Task instructions
Whenever a line of the records below contains the word "round", copy that line.

[Data to examine]

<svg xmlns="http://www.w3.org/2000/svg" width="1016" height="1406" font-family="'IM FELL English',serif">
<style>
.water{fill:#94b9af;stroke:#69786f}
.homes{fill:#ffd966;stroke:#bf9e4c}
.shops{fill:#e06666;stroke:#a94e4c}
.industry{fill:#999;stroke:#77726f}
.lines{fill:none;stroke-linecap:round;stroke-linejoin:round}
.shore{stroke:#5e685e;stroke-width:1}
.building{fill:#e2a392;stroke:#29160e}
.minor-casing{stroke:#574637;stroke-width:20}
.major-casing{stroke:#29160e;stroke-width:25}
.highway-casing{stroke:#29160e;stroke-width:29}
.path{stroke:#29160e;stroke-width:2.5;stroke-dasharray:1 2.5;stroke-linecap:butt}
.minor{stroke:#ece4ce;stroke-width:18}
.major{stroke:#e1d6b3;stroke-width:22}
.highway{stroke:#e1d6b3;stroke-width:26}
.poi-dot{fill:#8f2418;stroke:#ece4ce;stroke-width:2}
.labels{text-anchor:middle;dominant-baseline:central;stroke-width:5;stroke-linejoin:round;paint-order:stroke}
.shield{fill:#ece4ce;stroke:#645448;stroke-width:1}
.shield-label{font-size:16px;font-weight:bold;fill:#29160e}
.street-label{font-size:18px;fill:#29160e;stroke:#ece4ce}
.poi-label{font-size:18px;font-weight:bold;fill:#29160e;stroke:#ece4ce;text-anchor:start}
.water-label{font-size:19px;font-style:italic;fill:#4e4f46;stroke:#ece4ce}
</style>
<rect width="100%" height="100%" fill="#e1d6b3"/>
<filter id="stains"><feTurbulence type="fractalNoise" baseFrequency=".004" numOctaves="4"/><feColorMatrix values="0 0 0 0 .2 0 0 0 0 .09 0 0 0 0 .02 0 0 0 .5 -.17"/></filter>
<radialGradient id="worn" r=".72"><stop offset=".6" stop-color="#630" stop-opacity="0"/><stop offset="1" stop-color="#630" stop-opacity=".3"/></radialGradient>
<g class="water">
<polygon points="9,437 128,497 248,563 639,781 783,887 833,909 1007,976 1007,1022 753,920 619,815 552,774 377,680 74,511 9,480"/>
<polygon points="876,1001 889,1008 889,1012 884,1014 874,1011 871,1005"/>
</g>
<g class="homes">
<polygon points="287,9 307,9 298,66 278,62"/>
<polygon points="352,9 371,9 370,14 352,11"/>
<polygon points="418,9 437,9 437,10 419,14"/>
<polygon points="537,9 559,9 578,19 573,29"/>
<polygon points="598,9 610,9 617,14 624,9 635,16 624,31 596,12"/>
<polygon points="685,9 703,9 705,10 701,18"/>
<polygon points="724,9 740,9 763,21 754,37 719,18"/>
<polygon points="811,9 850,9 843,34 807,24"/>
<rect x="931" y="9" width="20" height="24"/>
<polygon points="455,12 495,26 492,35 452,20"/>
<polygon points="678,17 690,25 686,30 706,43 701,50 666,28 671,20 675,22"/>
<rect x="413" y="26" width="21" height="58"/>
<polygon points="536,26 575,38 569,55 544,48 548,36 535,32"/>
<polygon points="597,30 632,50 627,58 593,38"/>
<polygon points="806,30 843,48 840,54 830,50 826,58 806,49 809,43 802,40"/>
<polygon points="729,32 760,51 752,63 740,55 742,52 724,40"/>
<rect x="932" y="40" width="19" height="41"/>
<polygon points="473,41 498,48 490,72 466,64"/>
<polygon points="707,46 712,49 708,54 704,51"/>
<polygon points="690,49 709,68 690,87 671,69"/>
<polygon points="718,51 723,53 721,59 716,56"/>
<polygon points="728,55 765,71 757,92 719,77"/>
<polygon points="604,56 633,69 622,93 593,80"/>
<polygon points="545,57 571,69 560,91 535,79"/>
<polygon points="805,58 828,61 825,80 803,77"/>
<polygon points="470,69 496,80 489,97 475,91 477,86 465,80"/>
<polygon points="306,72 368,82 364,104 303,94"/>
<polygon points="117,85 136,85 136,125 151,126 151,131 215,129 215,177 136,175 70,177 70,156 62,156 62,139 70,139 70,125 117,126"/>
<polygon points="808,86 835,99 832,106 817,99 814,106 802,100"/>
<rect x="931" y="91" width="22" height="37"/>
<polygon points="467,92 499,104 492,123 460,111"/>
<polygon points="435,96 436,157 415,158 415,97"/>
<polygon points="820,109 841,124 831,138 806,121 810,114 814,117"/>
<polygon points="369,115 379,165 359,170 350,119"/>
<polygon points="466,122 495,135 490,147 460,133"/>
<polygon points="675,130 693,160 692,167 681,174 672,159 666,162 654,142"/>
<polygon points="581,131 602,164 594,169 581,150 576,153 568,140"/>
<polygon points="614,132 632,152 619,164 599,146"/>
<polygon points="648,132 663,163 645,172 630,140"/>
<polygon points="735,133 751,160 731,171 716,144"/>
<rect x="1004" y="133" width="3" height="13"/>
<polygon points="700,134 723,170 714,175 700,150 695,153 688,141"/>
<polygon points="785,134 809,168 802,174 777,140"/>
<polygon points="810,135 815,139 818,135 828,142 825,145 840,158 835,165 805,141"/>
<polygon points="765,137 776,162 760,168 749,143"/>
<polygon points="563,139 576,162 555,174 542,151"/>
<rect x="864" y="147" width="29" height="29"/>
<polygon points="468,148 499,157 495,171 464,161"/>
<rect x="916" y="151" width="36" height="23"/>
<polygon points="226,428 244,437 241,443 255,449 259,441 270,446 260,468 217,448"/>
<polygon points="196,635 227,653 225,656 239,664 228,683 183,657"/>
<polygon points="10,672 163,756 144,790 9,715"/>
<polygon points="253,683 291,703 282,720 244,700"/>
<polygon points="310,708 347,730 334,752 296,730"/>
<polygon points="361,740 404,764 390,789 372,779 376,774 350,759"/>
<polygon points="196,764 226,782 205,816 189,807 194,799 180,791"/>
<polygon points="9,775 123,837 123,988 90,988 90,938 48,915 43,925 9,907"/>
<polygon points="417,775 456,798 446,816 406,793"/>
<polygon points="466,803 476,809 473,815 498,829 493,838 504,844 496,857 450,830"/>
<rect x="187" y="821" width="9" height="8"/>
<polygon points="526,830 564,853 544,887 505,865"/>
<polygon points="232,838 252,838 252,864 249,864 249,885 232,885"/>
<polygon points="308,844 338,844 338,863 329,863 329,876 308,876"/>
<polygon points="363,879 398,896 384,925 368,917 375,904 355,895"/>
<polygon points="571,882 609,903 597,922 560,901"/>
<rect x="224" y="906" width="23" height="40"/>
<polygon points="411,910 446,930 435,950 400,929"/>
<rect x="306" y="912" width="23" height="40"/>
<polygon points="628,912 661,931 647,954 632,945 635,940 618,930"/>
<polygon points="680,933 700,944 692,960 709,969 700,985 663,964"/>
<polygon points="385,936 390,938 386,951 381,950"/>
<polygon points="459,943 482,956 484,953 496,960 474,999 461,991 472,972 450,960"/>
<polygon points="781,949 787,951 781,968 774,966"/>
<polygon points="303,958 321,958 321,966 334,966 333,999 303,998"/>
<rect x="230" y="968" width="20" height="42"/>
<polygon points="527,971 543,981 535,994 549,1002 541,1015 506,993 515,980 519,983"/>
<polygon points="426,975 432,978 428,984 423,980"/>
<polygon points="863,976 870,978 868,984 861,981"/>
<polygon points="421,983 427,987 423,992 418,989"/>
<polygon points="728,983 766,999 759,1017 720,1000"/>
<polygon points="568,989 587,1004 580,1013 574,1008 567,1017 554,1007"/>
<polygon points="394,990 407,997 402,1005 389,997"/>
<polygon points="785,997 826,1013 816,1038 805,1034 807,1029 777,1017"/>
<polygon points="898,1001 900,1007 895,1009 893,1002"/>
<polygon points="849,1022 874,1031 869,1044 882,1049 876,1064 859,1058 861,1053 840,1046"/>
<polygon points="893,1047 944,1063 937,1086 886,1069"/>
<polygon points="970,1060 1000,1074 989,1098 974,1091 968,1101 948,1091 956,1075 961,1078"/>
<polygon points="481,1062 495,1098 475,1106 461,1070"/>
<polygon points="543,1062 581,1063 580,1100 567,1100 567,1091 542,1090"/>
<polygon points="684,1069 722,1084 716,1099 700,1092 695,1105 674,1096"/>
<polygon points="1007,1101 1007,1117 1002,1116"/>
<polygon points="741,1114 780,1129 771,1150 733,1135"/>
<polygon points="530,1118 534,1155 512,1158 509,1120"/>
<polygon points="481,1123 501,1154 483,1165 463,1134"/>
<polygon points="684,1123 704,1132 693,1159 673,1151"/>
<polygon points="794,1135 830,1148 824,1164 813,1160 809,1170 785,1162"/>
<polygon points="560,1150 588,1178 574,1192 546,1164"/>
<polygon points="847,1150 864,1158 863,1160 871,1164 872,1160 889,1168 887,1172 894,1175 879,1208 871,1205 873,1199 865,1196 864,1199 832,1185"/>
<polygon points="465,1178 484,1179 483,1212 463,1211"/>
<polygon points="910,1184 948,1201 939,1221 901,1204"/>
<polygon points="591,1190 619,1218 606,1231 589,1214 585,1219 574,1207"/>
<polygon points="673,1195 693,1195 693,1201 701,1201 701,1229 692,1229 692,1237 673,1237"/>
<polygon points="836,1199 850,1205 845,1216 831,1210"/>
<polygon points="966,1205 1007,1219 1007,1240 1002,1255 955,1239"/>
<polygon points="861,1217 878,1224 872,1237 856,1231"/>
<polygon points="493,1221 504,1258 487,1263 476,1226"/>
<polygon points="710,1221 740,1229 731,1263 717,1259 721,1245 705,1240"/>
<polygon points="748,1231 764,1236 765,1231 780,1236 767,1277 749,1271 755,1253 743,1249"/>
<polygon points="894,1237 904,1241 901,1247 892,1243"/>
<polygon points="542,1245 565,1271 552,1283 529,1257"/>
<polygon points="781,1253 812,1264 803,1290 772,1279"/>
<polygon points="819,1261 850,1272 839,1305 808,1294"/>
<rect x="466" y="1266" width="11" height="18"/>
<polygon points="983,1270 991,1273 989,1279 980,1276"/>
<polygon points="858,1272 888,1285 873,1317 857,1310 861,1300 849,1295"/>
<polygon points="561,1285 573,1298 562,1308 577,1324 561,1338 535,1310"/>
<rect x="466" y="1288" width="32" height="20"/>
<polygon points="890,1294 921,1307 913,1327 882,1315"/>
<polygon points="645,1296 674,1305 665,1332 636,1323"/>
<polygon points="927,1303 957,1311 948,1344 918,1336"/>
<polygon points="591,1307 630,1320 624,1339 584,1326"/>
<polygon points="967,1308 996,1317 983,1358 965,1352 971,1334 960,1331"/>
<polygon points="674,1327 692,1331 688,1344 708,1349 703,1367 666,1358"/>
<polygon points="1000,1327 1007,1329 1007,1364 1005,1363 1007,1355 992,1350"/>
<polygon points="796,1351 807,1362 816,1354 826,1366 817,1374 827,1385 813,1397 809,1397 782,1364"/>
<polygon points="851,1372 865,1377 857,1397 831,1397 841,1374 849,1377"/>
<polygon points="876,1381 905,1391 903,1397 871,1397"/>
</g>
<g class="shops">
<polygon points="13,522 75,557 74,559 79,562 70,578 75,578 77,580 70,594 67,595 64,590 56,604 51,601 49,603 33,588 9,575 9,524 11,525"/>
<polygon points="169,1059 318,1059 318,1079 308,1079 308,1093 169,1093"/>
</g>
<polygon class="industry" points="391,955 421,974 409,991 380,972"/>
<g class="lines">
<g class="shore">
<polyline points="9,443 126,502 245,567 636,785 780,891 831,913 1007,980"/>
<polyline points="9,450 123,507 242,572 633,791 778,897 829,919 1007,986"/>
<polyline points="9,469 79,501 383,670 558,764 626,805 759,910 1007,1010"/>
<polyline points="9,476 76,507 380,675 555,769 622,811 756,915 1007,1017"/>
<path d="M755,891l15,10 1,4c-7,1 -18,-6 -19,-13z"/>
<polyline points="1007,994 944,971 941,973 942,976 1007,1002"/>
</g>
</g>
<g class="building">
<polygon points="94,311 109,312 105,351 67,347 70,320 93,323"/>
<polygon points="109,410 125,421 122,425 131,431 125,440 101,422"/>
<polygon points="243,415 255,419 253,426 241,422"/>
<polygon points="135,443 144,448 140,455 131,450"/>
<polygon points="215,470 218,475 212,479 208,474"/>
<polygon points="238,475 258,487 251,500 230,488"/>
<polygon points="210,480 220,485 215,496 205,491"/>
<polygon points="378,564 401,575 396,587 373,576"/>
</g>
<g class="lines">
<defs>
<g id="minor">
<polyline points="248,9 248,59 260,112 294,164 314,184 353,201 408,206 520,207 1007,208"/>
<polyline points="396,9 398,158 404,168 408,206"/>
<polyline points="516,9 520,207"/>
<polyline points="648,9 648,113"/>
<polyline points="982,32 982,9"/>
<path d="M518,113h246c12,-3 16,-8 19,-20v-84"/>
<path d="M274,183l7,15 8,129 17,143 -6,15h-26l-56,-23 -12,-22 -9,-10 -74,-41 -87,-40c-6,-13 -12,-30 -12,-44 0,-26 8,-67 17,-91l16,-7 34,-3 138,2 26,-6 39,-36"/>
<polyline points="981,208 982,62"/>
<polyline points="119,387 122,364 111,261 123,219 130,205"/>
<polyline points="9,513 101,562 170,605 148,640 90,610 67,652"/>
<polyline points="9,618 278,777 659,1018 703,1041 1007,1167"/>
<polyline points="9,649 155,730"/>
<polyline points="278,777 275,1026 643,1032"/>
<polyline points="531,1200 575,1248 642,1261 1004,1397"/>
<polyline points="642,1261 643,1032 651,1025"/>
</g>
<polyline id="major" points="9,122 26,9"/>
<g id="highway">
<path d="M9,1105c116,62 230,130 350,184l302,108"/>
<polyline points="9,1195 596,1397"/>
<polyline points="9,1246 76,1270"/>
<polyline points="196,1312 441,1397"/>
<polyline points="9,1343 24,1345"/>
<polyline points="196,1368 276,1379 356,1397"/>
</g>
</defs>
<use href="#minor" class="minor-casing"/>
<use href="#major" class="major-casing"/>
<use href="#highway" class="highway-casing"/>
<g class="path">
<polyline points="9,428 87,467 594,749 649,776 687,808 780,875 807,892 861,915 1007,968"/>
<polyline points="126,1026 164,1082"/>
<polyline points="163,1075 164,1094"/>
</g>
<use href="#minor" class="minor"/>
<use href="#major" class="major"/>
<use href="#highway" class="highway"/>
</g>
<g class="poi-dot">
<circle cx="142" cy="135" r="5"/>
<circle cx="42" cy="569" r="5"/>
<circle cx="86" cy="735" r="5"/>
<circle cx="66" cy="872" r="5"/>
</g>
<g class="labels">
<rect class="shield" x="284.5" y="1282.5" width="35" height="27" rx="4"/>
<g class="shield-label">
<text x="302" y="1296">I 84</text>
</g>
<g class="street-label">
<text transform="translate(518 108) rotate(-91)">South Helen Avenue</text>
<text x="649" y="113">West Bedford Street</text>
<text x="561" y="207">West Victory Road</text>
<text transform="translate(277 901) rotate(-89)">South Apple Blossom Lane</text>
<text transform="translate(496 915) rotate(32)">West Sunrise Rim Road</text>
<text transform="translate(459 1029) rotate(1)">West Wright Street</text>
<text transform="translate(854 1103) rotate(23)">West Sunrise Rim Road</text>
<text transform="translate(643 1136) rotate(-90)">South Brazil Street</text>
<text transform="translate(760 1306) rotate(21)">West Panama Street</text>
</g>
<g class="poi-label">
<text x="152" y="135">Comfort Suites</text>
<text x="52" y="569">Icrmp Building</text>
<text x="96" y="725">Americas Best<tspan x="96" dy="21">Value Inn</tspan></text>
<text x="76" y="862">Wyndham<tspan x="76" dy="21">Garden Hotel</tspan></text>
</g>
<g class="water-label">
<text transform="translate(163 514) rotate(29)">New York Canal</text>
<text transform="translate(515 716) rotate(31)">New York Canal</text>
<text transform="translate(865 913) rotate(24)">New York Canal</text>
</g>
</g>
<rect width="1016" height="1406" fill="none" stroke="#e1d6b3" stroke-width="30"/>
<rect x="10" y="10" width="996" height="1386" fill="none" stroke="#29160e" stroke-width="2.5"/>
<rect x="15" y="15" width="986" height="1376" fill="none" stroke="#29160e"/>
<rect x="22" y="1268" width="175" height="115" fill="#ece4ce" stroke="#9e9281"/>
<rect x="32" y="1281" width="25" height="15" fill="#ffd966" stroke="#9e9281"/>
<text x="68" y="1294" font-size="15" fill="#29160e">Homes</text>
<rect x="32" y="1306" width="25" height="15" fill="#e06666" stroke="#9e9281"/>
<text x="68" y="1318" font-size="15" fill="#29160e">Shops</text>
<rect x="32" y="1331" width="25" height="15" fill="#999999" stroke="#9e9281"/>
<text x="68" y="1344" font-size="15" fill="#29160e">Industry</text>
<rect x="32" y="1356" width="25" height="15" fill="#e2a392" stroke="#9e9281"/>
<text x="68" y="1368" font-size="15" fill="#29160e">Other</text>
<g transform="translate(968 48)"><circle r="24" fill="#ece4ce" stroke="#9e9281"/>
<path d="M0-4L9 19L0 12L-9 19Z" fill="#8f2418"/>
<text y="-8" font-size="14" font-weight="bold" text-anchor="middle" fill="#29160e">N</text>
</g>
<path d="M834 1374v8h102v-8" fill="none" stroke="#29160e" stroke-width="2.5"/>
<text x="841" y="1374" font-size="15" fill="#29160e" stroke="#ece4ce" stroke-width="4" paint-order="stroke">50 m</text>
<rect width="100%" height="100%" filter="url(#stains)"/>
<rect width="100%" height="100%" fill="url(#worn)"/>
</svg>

[/Data to examine]

Task solution
.lines{fill:none;stroke-linecap:round;stroke-linejoin:round}
.labels{text-anchor:middle;dominant-baseline:central;stroke-width:5;stroke-linejoin:round;paint-order:stroke}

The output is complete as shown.